AIM OF THE EXERCISE :: The records below are to be set down again exactly, with the pictures left out.

DATASET EXTRACT ::
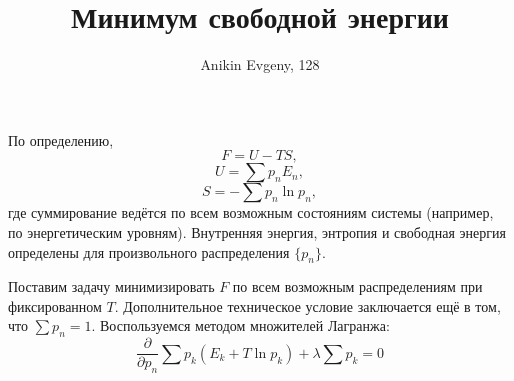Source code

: \documentclass{article}
\title{Минимум свободной энергии}
\author{Anikin Evgeny, 128}
\DeclareMathOperator{\ln}{ln}
\begin{document}
\maketitle
По определению,
$$
	F = U - TS,
$$
$$
	U = \sum p_n E_n,
$$
$$
	S = -\sum p_n \ln{p_n},
$$
где суммирование ведётся по всем возможным состояниям системы (например, по энергетическим
уровням). Внутренняя энергия, энтропия и свободная энергия определены для произвольного
распределения $\{p_n\}$. 

Поставим задачу минимизировать $F$ по всем возможным распределениям при фиксированном $T$.
Дополнительное техническое условие заключается ещё в том, что $\sum p_n = 1$. Воспользуемся
методом множителей Лагранжа:
$$
	\frac{\partial}{\partial p_n} \sum p_k (E_k + T \ln{p_k}) + \lambda \sum p_k = 0
$$
\end{document}
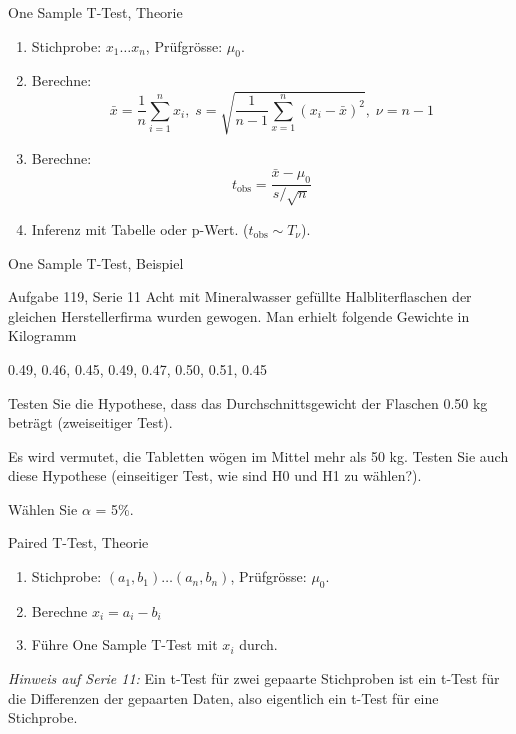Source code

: \documentclass[handout]{beamer}
\begin{document}
\begin{frame}{One Sample T-Test, Theorie}
\begin{enumerate}
\item Stichprobe: $x_1\ldots x_n$, Prüfgrösse: $\mu_0$.
\item Berechne:
$$
\bar{x}=\frac{1}{n}\sum_{i=1}^n x_i,\;
s=\sqrt{\frac{1}{n-1}\sum_{x=1}^{n}(x_i-\bar{x})^2},\;
\nu=n-1
$$
\item Berechne:
$$
t_\text{obs}=\frac{\bar{x}-\mu_0}{s/\sqrt{n}}
$$
\item Inferenz mit Tabelle oder p-Wert. ($t_\text{obs}\sim T_\nu$).
\end{enumerate}
\end{frame}

\begin{frame}{One Sample T-Test, Beispiel}
\begin{beamerboxesrounded}[shadow]{Aufgabe 119, Serie 11}
Acht mit Mineralwasser gefüllte Halbliterflaschen der gleichen Herstellerfirma
wurden gewogen. Man erhielt folgende Gewichte in Kilogramm

\begin{center}
0.49, 0.46, 0.45, 0.49, 0.47, 0.50, 0.51, 0.45
\end{center}
\begin{outline}
\item Testen Sie die Hypothese, dass das Durchschnittsgewicht der Flaschen 0.50
kg beträgt (zweiseitiger Test).
\item Es wird vermutet, die Tabletten wögen im Mittel mehr als 50 kg. Testen Sie auch diese
Hypothese (einseitiger Test, wie sind H0 und H1 zu wählen?).
\end{outline}
Wählen Sie $\alpha$ = 5\%.
\end{beamerboxesrounded}
\end{frame}

\begin{frame}{Paired T-Test, Theorie}
\begin{enumerate}
\item Stichprobe: $(a_1, b_1)\ldots (a_n,b_n)$, Prüfgrösse: $\mu_0$.
\item Berechne $x_i=a_i-b_i$
\item Führe One Sample  T-Test mit $x_i$ durch.
\end{enumerate}
\vfill
\textit{Hinweis auf Serie 11:} Ein t-Test für zwei gepaarte Stichproben ist ein
t-Test für die Differenzen der gepaarten Daten, also eigentlich ein t-Test für
eine Stichprobe.
\end{frame}
\end{document}
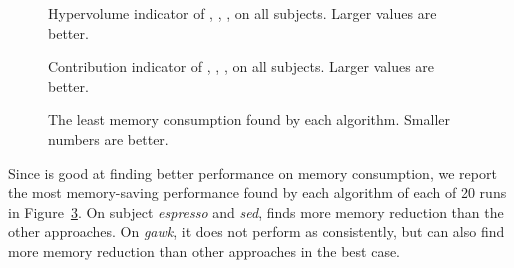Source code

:\begin{figure}[htbp]
	\centering
	\vspace{-1.2em}
	\caption{Hypervolume indicator of \sr{}, \sn{}, \dr{}, \dn{} on all subjects. Larger values are better.}\label{fig_hypervolume}
	\vspace{-1em}
\end{figure}

\begin{figure}[htbp]
	\centering
	\vspace{-1.2em}
	\caption{Contribution indicator of \sr{}, \sn{}, \dr{}, \dn{} on all subjects. Larger values are better.}\label{fig_contribution}
	\vspace{-1em}
\end{figure}

\begin{figure}[htb]
	\centering
	\vspace{-1.2em}
	\caption{The least memory consumption found by each algorithm. Smaller numbers are better.}\label{fig_best_memory}
	\vspace{-1em}
\end{figure}

Since \dn{} is good at finding better performance on memory consumption, we report the most memory-saving performance found by each algorithm of each of 20 runs in Figure~\ref{fig_best_memory}. On subject \emph{espresso} and \emph{sed}, \dn{} finds more memory reduction than the other approaches. On \emph{gawk}, it does not perform as consistently, but can also find more memory reduction than other approaches in the best case. 

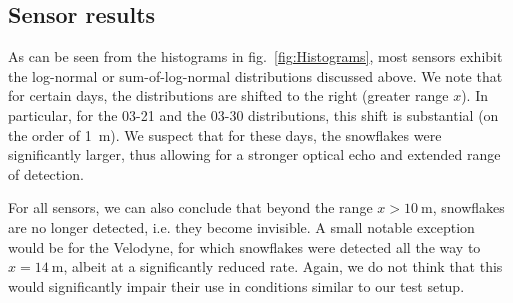  

\subsection{Sensor results}
As can be seen from the histograms in fig.~\ref{fig:Histograms}, most sensors exhibit the log-normal or sum-of-log-normal distributions discussed above. We note that for certain days, the distributions are shifted to the right (greater range $x$). In particular, for the 03-21 and the 03-30 distributions, this shift is substantial (on the order of \SI{1}{\meter}). We suspect that for these days, the snowflakes were significantly larger, thus allowing for a stronger optical echo and extended range of detection. 

For all sensors, we can also conclude that beyond the range $x>\SI{10}{\meter}$, snowflakes are no longer detected, i.e. they become invisible. A small notable exception would be for the Velodyne, for which snowflakes were detected all the way to $x=\SI{14}{\meter}$, albeit at a significantly reduced rate. Again, we do not think that this would significantly impair their use in conditions similar to our test setup.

RESPONSE TO THE EXERCISE ::
Source code

: \documentclass{article}
\title{Минимум свободной энергии}
\author{Anikin Evgeny, 128}
\DeclareMathOperator{\ln}{ln}
\begin{document}
\maketitle
По определению,
$$
	F = U - TS,
$$
$$
	U = \sum p_n E_n,
$$
$$
	S = -\sum p_n \ln{p_n},
$$
где суммирование ведётся по всем возможным состояниям системы (например, по энергетическим
уровням). Внутренняя энергия, энтропия и свободная энергия определены для произвольного
распределения $\{p_n\}$. 

Поставим задачу минимизировать $F$ по всем возможным распределениям при фиксированном $T$.
Дополнительное техническое условие заключается ещё в том, что $\sum p_n = 1$. Воспользуемся
методом множителей Лагранжа:
$$
	\frac{\partial}{\partial p_n} \sum p_k (E_k + T \ln{p_k}) + \lambda \sum p_k = 0
$$
\end{document}
Source code

: \documentclass[handout]{beamer}
\begin{document}
\begin{frame}{One Sample T-Test, Theorie}
\begin{enumerate}
\item Stichprobe: $x_1\ldots x_n$, Prüfgrösse: $\mu_0$.
\item Berechne:
$$
\bar{x}=\frac{1}{n}\sum_{i=1}^n x_i,\;
s=\sqrt{\frac{1}{n-1}\sum_{x=1}^{n}(x_i-\bar{x})^2},\;
\nu=n-1
$$
\item Berechne:
$$
t_\text{obs}=\frac{\bar{x}-\mu_0}{s/\sqrt{n}}
$$
\item Inferenz mit Tabelle oder p-Wert. ($t_\text{obs}\sim T_\nu$).
\end{enumerate}
\end{frame}

\begin{frame}{One Sample T-Test, Beispiel}
\begin{beamerboxesrounded}[shadow]{Aufgabe 119, Serie 11}
Acht mit Mineralwasser gefüllte Halbliterflaschen der gleichen Herstellerfirma
wurden gewogen. Man erhielt folgende Gewichte in Kilogramm

\begin{center}
0.49, 0.46, 0.45, 0.49, 0.47, 0.50, 0.51, 0.45
\end{center}
\begin{outline}
\item Testen Sie die Hypothese, dass das Durchschnittsgewicht der Flaschen 0.50
kg beträgt (zweiseitiger Test).
\item Es wird vermutet, die Tabletten wögen im Mittel mehr als 50 kg. Testen Sie auch diese
Hypothese (einseitiger Test, wie sind H0 und H1 zu wählen?).
\end{outline}
Wählen Sie $\alpha$ = 5\%.
\end{beamerboxesrounded}
\end{frame}

\begin{frame}{Paired T-Test, Theorie}
\begin{enumerate}
\item Stichprobe: $(a_1, b_1)\ldots (a_n,b_n)$, Prüfgrösse: $\mu_0$.
\item Berechne $x_i=a_i-b_i$
\item Führe One Sample  T-Test mit $x_i$ durch.
\end{enumerate}
\vfill
\textit{Hinweis auf Serie 11:} Ein t-Test für zwei gepaarte Stichproben ist ein
t-Test für die Differenzen der gepaarten Daten, also eigentlich ein t-Test für
eine Stichprobe.
\end{frame}
\end{document}
Source code

:\begin{figure}[htbp]
	\centering
	\vspace{-1.2em}
	\caption{Hypervolume indicator of \sr{}, \sn{}, \dr{}, \dn{} on all subjects. Larger values are better.}\label{fig_hypervolume}
	\vspace{-1em}
\end{figure}

\begin{figure}[htbp]
	\centering
	\vspace{-1.2em}
	\caption{Contribution indicator of \sr{}, \sn{}, \dr{}, \dn{} on all subjects. Larger values are better.}\label{fig_contribution}
	\vspace{-1em}
\end{figure}

\begin{figure}[htb]
	\centering
	\vspace{-1.2em}
	\caption{The least memory consumption found by each algorithm. Smaller numbers are better.}\label{fig_best_memory}
	\vspace{-1em}
\end{figure}

Since \dn{} is good at finding better performance on memory consumption, we report the most memory-saving performance found by each algorithm of each of 20 runs in Figure~\ref{fig_best_memory}. On subject \emph{espresso} and \emph{sed}, \dn{} finds more memory reduction than the other approaches. On \emph{gawk}, it does not perform as consistently, but can also find more memory reduction than other approaches in the best case. 


\subsection{Sensor results}
As can be seen from the histograms in fig.~\ref{fig:Histograms}, most sensors exhibit the log-normal or sum-of-log-normal distributions discussed above. We note that for certain days, the distributions are shifted to the right (greater range $x$). In particular, for the 03-21 and the 03-30 distributions, this shift is substantial (on the order of \SI{1}{\meter}). We suspect that for these days, the snowflakes were significantly larger, thus allowing for a stronger optical echo and extended range of detection. 

For all sensors, we can also conclude that beyond the range $x>\SI{10}{\meter}$, snowflakes are no longer detected, i.e. they become invisible. A small notable exception would be for the Velodyne, for which snowflakes were detected all the way to $x=\SI{14}{\meter}$, albeit at a significantly reduced rate. Again, we do not think that this would significantly impair their use in conditions similar to our test setup.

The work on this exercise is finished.